L’autre jour, je promenais mon chien, Pat, un springer en pleine force de l’âge, pas méchant pour deux sous, lorsque sur l’autre trottoir, j’aperçois un molosse qui traîne son maître, la langue pendante — le chien pas le maître. On le connaît Patou et moi, c’est le genre d’animal que t’as pas envie de caresser. Si j’étais vache, j’ajouterais que c’est un chien policier. En général, dans ces cas-là, Pat prend sa laisse entre ses crocs et me tire au-delà du cercle de danger, comme on dit chez les bodyguards. Il simule l’indifférence, ou fait mine de me protéger, mais je sais bien qu’il n’a pas envie d’une confrontation. La bagarre, c’est pas son truc ! Mais ce jour-là, il est de mauvais poil, va savoir pourquoi ! et il se laisse aller à un délit de sale gueule. Les clébards, c’est comme les humains, parfois, ils déjantent. Le Patounet balance ses vingt-cinq kilos de muscles en direction du monstre qui fait plus de deux fois son poids. Je me cramponne à la laisse. Le sol est glissant et, pat-atras, je fais un soleil.
Entre ciel et terre, deux pensées m’ont traversé l’esprit : une certitude, ne pas lâcher la laisse, sinon ce petit con va se faire massacrer ; et une interrogation, que me reste-t-il de mes années de judo et des séances de chutes sur la toile rugueuse du tatami ?
Je m’entortille autour d’un poteau de signalisation, et je touche le sol, un rien sonné. Assis sur le trottoir, en attendant que les étoiles s’éteignent, je tâte mes membres, je compte mes bosses, tandis que le chien, penaud, me barbouille de sa langue. Je ne suis pas resté longtemps, une minute peut-être, et ben, je vais vous dire un truc, devant le spectacle de ce bonhomme crépusculaire assis sur un coin de trottoir, l’air à l’ouest, avec son clebs qui lui lèche la tronche, trois automobilistes se sont arrêtées, trois femmes. « Ça va aller, Monsieur ? Vous avez besoin d’un coup de main ? Vous voulez que je vous dépose quelque part ? Etc. »
J’en avais la larme à l’œil.
A longueur de journée, on nous sature de mauvaises nouvelles, de mensonges ou de certitudes erronées ; certains médias relaient à tout-va les propos de gens haineux, qui ne pensent qu’à nous diviser ; on nous dit que la violence est partout, que c’est du chacun pour soi, mais que la solution existe, en faisant confiance à des gens hauts placés qui, à l’abri de hauts murs ou derrière les vitres blindées de leur véhicule, prennent l’engagement de nous protéger de tout, nous le peuple dénudé – et même de nous. Un refrain sempiternel.
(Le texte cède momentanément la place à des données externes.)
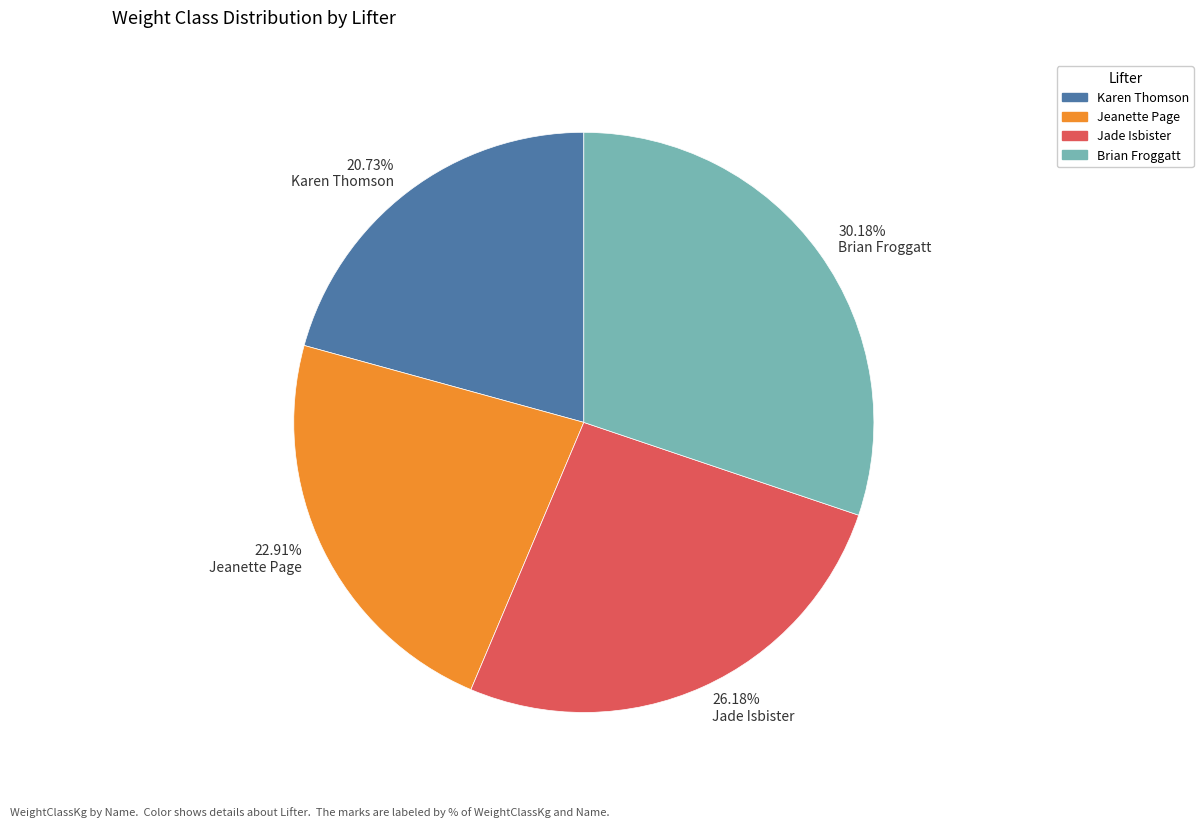

What is the smallest slice in the pie chart?

20.73% Karen Thomson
Et puis… trois femmes s’arrêtent devant un inconnu, un vieux mec aux cheveux blancs, le cul par terre avec son clebs tout aussi penaud que lui, et lui proposent leur aide.
Femmes, je vous aime, je vous aime toutes les trois, en fait, je vous aime toutes. Et toi aussi, mon Patou, je t’aime. Mais pour un chien, c’est fastoche, il te regarde les yeux pleins d’amour, et tu craques.
« Les clébards, c’est comme les humains, parfois, ils déjantent. »
A qui le dites-vous, Commissaire!
J’apprécie toujours autant votre style et votre humour, longue vie à votre blog!
Cdt
J’adore ces chiens à l’odorat incomparable, difficile de dissocier les capacités olfactives canines en général de ces English Springer Spaniels. Regard irrésistible.
J’en ai un minuscule, en argent, pendu à une chaîne autour du cou.
Réconfortant de savoir que trois automobilistes se sont arrêtées, attentives et concernées.